# WORK TO COMPLETE
Reproduce the rows from the one containing "class: Ulvophyceae" through the one containing "island: Barro Colorado", replacing "collectors" with "collected by" and changing nothing else.

::: INFORMATION PROVIDED

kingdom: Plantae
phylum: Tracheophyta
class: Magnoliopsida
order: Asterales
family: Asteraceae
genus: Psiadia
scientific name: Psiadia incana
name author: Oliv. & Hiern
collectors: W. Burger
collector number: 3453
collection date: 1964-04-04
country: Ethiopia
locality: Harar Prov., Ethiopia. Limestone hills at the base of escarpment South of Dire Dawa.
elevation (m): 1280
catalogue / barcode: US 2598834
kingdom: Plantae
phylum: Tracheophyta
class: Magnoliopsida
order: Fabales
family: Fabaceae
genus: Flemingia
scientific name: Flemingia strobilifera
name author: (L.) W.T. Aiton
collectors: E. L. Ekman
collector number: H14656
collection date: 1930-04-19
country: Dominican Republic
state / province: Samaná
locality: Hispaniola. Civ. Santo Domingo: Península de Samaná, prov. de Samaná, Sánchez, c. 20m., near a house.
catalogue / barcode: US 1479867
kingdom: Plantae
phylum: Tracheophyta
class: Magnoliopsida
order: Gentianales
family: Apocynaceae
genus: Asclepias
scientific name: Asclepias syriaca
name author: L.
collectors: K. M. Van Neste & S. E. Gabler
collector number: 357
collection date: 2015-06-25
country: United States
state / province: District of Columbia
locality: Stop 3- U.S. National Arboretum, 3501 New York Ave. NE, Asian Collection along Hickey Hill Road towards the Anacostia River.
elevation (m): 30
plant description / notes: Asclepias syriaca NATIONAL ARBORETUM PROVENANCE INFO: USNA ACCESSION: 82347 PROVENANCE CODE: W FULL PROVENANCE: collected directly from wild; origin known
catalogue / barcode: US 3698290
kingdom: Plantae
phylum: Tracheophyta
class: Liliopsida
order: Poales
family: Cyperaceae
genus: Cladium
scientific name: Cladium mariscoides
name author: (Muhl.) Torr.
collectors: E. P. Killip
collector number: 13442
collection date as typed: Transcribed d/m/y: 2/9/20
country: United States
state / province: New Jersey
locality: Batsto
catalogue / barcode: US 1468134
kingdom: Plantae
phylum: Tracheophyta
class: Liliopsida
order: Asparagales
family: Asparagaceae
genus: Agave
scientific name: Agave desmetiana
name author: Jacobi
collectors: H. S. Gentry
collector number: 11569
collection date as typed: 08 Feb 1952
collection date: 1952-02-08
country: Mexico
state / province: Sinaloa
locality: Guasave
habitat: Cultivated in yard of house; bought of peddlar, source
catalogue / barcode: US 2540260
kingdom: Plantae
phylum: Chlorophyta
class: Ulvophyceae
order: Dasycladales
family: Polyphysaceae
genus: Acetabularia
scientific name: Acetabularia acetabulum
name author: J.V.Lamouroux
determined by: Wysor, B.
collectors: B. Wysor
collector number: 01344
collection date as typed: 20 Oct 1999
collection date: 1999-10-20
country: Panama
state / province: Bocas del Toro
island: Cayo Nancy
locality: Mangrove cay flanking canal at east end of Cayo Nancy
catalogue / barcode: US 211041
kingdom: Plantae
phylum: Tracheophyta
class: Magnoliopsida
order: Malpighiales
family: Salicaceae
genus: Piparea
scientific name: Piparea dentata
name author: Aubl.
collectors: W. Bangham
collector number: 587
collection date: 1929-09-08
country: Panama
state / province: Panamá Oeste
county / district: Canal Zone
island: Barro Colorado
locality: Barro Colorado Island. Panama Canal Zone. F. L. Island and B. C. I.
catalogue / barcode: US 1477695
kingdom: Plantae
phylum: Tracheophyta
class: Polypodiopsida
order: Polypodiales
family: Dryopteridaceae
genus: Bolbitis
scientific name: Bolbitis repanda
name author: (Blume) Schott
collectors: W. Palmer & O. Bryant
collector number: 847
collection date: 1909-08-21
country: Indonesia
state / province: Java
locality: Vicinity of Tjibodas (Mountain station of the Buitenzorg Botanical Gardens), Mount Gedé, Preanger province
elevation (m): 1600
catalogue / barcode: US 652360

::::::

# REPLY
class: Ulvophyceae
order: Dasycladales
family: Polyphysaceae
genus: Acetabularia
scientific name: Acetabularia acetabulum
name author: J.V.Lamouroux
determined by: Wysor, B.
collected by: B. Wysor
collector number: 01344
collection date as typed: 20 Oct 1999
collection date: 1999-10-20
country: Panama
state / province: Bocas del Toro
island: Cayo Nancy
locality: Mangrove cay flanking canal at east end of Cayo Nancy
catalogue / barcode: US 211041
kingdom: Plantae
phylum: Tracheophyta
class: Magnoliopsida
order: Malpighiales
family: Salicaceae
genus: Piparea
scientific name: Piparea dentata
name author: Aubl.
collected by: W. Bangham
collector number: 587
collection date: 1929-09-08
country: Panama
state / province: Panamá Oeste
county / district: Canal Zone
island: Barro Colorado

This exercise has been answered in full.